* Task statement *
Copy each line below in which the word "casing" occurs.

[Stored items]
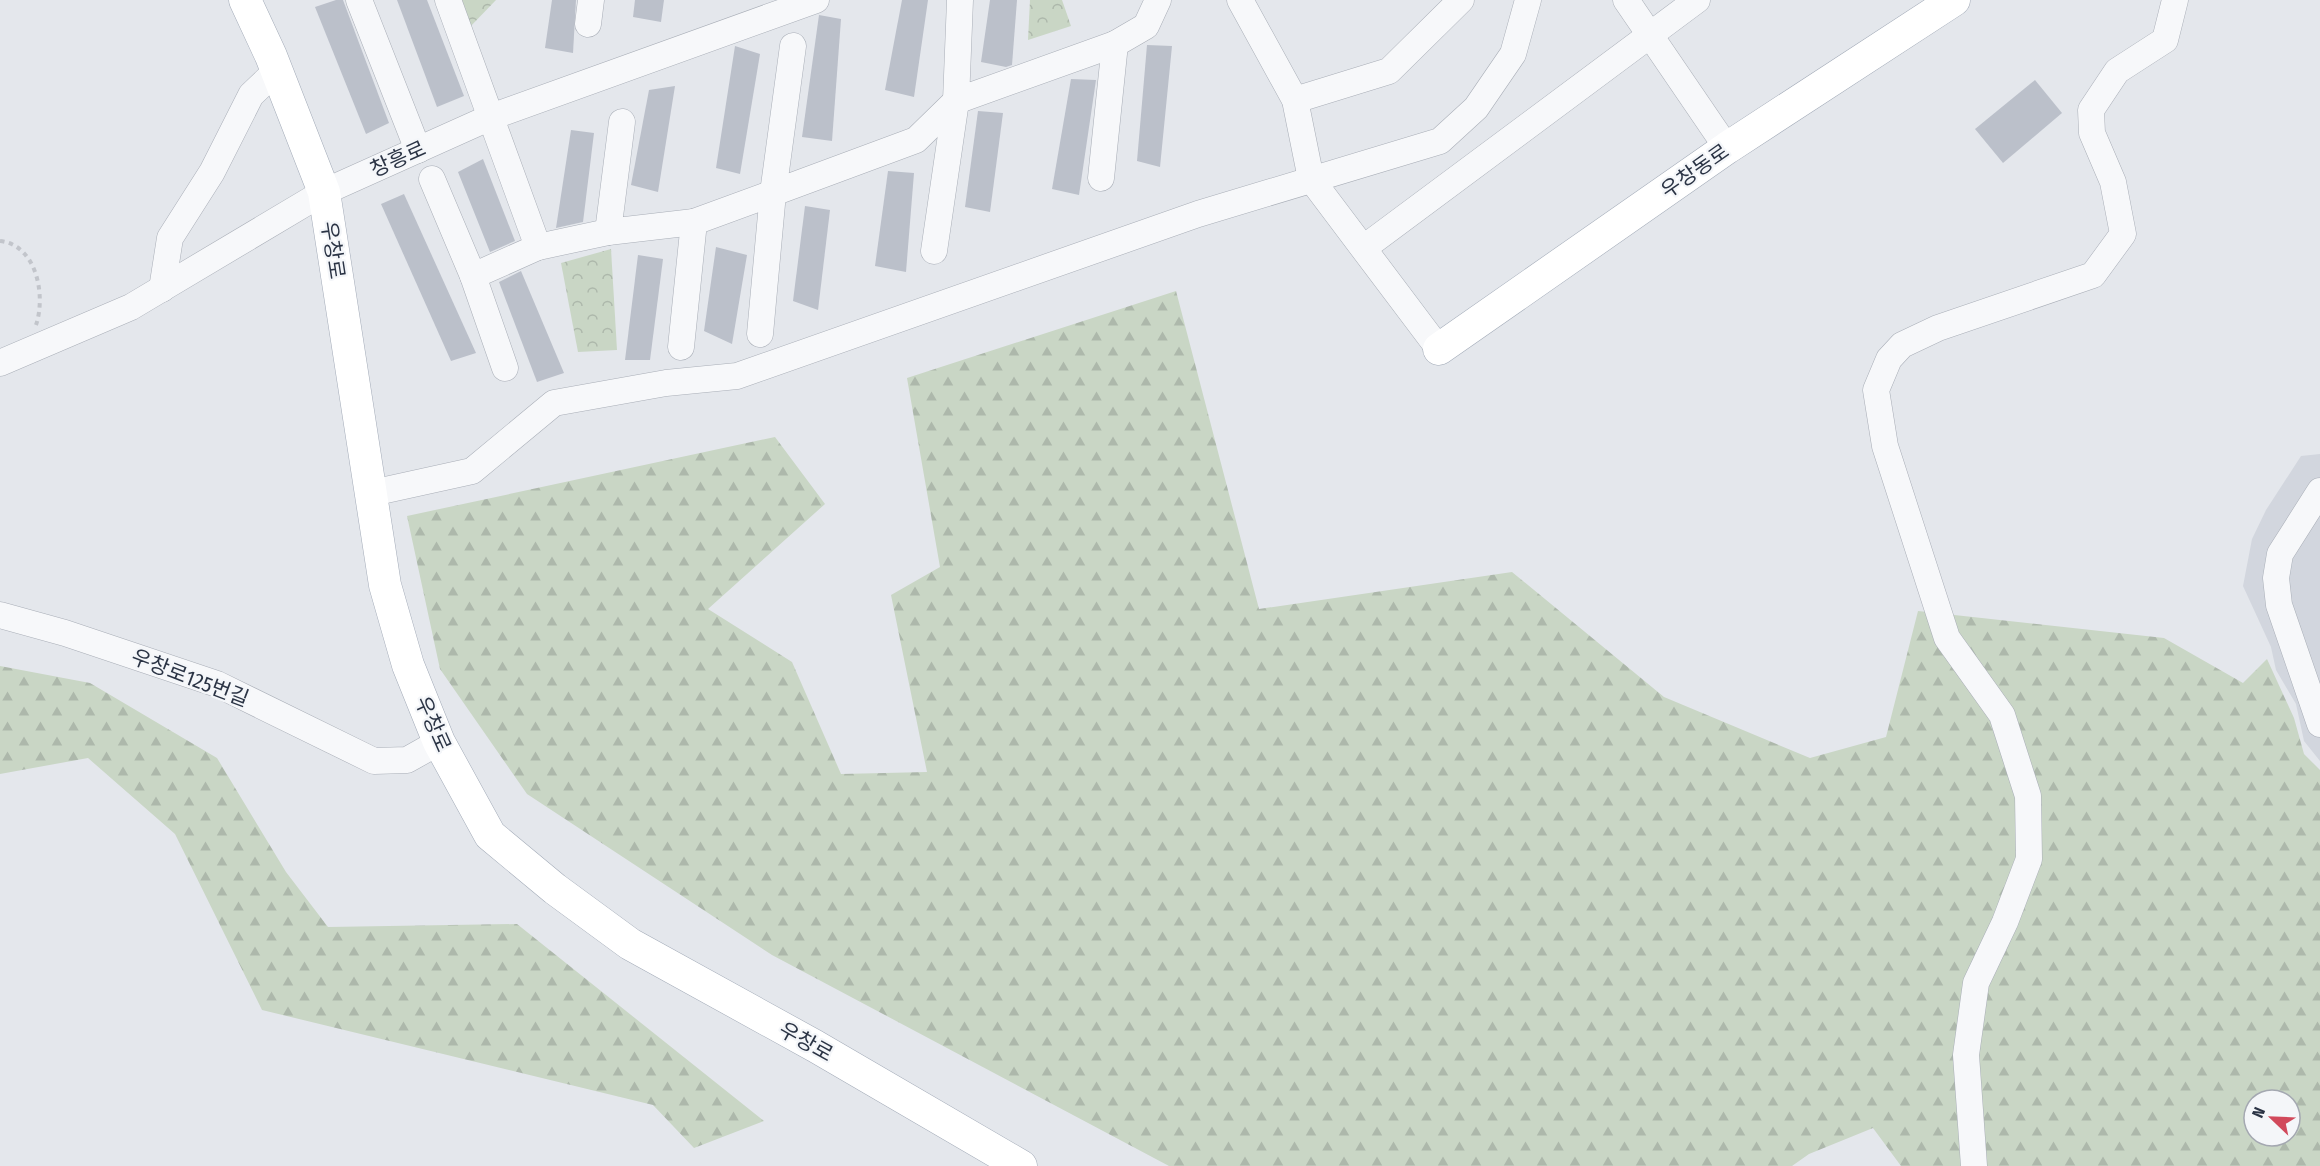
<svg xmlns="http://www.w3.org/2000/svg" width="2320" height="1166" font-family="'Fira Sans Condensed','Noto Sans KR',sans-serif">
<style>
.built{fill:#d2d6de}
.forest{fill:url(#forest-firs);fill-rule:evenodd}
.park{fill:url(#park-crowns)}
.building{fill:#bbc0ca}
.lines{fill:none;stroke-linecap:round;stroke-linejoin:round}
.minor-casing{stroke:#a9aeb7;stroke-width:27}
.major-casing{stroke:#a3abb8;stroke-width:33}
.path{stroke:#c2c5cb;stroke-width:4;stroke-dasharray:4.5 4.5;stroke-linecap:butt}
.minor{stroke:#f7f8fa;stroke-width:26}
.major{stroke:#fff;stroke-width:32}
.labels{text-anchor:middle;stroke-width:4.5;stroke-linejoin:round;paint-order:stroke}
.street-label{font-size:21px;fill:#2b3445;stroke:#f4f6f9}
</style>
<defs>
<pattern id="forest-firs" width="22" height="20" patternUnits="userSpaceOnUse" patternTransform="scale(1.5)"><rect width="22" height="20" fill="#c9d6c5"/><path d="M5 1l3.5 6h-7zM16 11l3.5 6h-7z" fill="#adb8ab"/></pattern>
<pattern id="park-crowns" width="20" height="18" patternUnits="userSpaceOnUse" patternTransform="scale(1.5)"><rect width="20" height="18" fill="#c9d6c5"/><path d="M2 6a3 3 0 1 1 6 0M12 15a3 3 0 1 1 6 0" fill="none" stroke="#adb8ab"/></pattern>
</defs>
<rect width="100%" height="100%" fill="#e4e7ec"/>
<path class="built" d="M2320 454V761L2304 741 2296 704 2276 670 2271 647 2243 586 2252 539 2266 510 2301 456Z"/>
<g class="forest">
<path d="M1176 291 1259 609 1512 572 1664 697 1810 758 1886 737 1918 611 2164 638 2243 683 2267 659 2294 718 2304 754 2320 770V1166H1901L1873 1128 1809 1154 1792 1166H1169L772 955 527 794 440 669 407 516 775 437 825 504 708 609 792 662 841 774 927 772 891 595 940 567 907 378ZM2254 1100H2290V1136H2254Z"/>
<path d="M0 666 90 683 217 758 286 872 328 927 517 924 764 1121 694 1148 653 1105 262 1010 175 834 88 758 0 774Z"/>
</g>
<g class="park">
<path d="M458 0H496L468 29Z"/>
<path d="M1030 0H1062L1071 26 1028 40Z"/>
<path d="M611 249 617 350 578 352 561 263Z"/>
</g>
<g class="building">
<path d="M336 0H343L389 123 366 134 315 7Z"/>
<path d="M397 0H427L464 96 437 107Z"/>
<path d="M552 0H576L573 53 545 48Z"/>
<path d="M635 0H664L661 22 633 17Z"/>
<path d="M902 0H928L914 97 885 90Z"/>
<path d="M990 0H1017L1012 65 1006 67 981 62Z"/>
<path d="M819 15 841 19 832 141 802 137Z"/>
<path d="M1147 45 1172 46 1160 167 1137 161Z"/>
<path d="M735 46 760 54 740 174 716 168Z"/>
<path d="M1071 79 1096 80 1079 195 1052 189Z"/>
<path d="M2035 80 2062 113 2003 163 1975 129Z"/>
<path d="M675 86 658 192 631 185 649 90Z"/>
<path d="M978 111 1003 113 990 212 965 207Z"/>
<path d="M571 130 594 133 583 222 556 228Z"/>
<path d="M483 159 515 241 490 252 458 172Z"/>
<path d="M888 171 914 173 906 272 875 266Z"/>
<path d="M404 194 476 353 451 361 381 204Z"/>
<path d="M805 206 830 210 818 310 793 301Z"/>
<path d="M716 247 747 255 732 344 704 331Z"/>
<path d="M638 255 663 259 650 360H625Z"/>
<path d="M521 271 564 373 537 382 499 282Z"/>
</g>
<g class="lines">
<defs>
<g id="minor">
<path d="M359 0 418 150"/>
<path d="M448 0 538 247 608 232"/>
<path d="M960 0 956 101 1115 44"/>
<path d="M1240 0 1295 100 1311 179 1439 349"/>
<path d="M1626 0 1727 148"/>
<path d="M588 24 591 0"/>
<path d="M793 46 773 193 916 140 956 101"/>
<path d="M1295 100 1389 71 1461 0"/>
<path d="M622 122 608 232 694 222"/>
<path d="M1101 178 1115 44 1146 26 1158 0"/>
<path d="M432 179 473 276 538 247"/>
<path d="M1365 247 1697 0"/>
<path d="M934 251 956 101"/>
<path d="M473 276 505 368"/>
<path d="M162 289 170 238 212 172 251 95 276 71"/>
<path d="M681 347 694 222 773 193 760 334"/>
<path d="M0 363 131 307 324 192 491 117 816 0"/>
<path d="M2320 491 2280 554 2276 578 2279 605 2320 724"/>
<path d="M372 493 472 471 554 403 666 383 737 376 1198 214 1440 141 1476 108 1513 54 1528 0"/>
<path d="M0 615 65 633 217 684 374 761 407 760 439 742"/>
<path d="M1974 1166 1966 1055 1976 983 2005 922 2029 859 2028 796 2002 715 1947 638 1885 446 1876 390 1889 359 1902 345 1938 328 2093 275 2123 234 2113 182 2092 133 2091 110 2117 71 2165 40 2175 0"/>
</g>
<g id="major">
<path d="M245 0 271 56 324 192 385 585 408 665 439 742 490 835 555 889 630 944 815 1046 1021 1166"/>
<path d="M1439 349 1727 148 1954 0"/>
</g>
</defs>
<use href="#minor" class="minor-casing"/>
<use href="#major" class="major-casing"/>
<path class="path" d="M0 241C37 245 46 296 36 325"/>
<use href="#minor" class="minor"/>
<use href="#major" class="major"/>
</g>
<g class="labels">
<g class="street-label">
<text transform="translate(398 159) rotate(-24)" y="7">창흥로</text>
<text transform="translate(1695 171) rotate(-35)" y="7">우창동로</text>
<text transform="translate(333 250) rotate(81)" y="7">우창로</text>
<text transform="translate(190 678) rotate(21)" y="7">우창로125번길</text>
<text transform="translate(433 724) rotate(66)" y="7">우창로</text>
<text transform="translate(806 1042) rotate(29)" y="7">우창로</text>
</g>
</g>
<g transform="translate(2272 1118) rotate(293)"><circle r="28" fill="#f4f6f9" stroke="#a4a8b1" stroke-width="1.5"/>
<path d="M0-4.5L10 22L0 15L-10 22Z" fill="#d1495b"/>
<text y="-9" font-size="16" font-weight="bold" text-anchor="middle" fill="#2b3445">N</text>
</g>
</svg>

* Output for this exercise *
.minor-casing{stroke:#a9aeb7;stroke-width:27}
.major-casing{stroke:#a3abb8;stroke-width:33}
<use href="#minor" class="minor-casing"/>
<use href="#major" class="major-casing"/>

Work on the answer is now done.